We see it time and time again. A brush fire destroys numerous homes yet people don’t have enough insurance to rebuild their homes. How is that possible? Doesn’t the insurance company make sure the coverage is adequate? Well, not exactly. In California, it’s the homeowners’ responsibility to ensure that they are carrying enough insurance to rebuild their home. Home replacement costs can vary a lot. The typical cost to rebuild a home after a fire can range considerably from $200 to $1200 per square foot, depending on finishes, construction type, etc. (those fancy heated toilets you installed are expensive!)

 

The biggest risk is when homeowners are told not to worry because of “extended replacement cost.” Most carriers offer some “cushion” of 125% to 150% of additional coverage if it’s needed. There are two problems with relying on extended replacement cost. One, most policies have a “co-insurance” clause which penalizes you if you don’t carry enough insurance to rebuild the home. This means the insurance company can penalize you even on small losses for not insuring for the “full value” of replacing your home. For the second reason, look no further than Santa Rosa, CA. With 3,000 homes destroyed in one city, there is no doubt the cost of construction, labor, etc. will skyrocket. A scenario like Santa Rosa is exactly what extended replacement cost is for.

 

So, what do you do?
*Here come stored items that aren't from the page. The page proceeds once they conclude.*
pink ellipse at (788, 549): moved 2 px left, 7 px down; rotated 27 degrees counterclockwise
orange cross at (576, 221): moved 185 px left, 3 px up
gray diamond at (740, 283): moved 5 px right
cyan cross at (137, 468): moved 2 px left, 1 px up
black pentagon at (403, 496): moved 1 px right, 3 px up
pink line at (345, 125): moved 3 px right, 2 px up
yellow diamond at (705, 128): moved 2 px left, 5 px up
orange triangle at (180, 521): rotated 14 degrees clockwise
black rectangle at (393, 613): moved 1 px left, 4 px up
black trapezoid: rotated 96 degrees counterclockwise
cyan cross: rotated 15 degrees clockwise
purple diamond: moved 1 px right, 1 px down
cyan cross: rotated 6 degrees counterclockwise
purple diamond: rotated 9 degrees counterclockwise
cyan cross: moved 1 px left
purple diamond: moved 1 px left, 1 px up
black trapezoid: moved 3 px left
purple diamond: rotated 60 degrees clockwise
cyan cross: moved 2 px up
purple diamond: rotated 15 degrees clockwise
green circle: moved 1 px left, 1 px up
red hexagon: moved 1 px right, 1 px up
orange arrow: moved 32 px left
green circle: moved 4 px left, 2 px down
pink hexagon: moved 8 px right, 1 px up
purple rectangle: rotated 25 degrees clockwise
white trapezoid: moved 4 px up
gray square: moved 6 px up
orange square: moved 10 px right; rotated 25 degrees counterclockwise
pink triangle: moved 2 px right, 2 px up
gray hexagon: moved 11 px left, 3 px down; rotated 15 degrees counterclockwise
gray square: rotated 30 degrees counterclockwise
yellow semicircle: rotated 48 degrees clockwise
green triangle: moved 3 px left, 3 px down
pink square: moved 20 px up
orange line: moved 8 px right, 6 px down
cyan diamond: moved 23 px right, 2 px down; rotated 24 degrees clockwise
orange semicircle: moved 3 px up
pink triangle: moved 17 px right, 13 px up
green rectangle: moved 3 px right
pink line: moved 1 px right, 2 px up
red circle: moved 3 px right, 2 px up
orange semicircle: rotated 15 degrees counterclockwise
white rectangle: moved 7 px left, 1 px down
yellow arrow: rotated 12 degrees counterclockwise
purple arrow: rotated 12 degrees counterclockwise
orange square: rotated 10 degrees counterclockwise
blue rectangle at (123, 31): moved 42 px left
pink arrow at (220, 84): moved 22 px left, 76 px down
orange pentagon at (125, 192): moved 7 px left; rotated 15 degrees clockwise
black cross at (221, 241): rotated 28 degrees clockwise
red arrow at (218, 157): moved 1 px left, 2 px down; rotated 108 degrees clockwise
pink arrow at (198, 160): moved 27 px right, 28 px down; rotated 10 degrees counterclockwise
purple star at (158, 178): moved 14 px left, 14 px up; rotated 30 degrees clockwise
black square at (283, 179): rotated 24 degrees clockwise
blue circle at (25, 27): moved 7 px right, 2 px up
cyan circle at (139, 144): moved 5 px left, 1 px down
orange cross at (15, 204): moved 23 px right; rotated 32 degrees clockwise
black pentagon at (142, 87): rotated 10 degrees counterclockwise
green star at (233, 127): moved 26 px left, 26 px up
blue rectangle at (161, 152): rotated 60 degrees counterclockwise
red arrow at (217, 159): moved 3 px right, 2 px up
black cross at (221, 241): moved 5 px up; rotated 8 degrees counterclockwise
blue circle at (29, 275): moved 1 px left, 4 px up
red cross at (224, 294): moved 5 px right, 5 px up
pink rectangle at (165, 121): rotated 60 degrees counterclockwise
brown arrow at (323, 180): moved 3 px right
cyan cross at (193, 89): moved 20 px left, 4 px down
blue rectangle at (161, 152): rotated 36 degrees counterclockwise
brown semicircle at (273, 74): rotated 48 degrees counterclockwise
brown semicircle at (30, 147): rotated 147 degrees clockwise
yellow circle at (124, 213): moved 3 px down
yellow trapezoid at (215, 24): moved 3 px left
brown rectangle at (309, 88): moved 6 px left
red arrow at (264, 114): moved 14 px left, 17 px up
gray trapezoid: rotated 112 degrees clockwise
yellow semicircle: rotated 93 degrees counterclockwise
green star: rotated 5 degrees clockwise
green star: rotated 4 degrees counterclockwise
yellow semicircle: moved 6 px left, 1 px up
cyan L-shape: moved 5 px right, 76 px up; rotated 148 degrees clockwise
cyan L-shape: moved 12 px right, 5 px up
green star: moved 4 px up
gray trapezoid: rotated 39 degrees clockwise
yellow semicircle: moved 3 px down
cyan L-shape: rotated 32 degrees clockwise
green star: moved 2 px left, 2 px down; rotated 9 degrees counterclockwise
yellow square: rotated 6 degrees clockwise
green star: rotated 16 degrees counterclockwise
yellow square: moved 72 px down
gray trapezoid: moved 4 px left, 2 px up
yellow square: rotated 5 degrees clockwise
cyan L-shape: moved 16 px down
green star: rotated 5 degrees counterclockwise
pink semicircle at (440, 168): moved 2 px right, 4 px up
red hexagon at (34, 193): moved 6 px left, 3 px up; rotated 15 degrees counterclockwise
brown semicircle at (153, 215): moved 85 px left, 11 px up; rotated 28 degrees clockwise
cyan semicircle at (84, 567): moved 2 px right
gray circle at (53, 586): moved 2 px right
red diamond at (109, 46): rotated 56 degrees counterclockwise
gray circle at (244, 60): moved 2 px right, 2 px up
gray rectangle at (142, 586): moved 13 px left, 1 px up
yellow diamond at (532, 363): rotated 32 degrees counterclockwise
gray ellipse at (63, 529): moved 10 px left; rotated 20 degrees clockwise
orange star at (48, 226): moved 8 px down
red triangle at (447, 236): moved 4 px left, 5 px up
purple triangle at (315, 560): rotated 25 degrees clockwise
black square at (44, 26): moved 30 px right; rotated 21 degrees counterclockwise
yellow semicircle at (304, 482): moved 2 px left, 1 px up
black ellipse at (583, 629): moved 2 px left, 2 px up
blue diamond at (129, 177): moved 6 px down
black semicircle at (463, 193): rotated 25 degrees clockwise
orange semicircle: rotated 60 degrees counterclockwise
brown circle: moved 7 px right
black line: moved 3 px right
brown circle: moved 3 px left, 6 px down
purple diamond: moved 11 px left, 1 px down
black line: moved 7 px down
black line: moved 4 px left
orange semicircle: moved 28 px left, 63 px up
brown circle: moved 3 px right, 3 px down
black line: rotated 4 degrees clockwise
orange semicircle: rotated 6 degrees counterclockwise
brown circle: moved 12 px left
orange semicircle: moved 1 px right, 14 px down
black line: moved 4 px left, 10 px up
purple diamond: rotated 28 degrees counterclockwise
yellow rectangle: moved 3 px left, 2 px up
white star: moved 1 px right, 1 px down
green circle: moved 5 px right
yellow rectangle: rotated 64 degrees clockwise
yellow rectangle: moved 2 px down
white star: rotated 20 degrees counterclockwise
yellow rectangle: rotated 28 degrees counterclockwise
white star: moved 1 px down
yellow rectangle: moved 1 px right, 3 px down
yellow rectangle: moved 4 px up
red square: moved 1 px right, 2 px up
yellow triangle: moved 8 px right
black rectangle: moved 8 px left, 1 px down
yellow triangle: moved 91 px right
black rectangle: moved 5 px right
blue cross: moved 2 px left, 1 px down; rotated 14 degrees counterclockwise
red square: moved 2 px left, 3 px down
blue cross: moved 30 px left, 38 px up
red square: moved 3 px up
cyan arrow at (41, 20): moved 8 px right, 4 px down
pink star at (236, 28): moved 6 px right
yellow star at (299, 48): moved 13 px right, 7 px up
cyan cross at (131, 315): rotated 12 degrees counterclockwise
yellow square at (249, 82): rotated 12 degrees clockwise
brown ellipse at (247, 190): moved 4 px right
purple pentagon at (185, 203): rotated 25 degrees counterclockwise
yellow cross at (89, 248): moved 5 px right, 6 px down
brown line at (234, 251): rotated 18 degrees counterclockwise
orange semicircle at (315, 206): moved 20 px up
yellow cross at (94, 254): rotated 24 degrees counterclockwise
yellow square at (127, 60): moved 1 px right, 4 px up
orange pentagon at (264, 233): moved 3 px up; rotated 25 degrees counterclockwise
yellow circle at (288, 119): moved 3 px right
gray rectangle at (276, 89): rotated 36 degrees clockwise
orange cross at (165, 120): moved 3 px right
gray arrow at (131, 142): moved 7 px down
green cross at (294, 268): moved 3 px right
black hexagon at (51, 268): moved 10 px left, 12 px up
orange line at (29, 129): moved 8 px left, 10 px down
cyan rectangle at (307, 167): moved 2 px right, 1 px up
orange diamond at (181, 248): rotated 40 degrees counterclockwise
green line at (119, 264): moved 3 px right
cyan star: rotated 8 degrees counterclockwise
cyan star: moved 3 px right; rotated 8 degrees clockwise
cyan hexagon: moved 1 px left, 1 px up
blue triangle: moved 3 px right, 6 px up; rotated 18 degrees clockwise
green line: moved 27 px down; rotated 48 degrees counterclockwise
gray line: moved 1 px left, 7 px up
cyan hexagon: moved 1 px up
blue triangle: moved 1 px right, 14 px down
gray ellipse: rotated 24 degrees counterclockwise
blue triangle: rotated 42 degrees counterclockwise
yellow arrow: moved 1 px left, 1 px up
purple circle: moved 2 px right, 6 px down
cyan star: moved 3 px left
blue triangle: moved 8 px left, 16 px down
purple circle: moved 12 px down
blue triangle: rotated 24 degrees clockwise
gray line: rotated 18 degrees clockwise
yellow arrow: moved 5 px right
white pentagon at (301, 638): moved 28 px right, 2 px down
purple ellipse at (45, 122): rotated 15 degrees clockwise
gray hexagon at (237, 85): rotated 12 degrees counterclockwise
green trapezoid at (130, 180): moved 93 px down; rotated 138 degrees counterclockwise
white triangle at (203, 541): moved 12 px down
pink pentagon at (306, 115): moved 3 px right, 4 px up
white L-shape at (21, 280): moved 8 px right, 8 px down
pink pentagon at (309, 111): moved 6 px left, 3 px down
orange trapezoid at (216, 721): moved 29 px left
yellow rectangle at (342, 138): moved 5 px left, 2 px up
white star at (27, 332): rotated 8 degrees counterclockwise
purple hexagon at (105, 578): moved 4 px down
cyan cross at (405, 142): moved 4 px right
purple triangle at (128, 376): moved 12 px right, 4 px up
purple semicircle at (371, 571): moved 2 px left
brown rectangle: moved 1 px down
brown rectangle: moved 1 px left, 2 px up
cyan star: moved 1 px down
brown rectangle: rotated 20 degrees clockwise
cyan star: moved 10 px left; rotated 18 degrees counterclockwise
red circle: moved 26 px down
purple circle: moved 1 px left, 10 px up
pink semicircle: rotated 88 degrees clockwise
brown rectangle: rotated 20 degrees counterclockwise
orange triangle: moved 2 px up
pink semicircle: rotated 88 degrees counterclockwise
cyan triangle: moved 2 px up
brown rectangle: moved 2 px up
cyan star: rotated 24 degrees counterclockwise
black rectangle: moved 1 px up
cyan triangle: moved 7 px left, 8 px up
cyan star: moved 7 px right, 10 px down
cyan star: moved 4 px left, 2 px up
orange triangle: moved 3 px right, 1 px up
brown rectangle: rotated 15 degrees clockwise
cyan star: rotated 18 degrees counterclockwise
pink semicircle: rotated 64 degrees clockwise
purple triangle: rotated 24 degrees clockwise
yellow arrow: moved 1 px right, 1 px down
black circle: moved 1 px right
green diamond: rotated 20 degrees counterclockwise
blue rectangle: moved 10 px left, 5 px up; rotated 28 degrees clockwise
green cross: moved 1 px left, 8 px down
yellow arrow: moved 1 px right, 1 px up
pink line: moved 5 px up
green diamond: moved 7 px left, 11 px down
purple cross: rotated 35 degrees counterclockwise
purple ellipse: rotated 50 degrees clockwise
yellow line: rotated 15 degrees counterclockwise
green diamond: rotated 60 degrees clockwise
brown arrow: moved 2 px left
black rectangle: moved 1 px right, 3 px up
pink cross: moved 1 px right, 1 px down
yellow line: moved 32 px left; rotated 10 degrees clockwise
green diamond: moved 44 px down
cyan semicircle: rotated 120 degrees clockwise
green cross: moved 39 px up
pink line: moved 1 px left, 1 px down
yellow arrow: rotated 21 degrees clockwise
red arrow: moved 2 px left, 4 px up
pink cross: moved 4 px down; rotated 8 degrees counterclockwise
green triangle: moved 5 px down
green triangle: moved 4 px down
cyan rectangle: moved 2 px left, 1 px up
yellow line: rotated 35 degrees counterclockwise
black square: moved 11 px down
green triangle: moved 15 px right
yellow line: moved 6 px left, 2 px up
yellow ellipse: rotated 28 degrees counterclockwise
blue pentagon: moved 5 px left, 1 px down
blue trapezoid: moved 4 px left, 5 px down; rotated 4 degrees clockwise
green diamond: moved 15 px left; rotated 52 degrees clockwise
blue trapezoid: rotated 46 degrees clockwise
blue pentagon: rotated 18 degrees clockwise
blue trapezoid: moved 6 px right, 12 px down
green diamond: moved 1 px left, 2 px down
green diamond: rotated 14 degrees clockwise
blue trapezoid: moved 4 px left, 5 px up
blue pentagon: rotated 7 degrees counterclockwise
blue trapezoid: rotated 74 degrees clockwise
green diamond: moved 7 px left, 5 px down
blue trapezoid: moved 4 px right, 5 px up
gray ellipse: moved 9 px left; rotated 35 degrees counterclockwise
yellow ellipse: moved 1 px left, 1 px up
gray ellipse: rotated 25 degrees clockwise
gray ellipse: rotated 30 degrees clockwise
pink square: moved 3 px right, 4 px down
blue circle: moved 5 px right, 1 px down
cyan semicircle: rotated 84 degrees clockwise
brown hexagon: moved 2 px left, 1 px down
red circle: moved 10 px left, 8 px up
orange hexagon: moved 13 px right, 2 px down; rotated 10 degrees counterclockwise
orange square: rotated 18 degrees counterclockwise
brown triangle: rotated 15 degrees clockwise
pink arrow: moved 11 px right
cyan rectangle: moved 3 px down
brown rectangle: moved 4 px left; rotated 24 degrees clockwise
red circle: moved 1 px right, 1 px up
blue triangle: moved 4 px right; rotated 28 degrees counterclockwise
Well, if you are a contractor or work at Home Depot, you might have a good idea what the replacement cost is. But, assuming that’s not the case, it’s best to discuss with your insurance agent. By state law, your insurance agent must provide you with something called a “replacement cost estimate sheet”. This sheet is a computer program generated estimate of the cost to replace your home based on square footage, construction type, wall type, carpet type, etc. By taking a few minutes to complete this with your insurance agent you can ensure your home is insured for the right amount.

 

If your policy is over 5 years old, it’s probably outdated and inadequate as materials costs and construction costs continue to outpace inflation. During this review process, you can also ask your agent if you are missing any “optional” coverages like water back-up, mold, earthquake, etc. Doing your homeowners insurance the right way might cost you a few dollars per month but it well worth the expense (and, I hear the Frappuccino’s at McDonald’s taste just like Starbucks).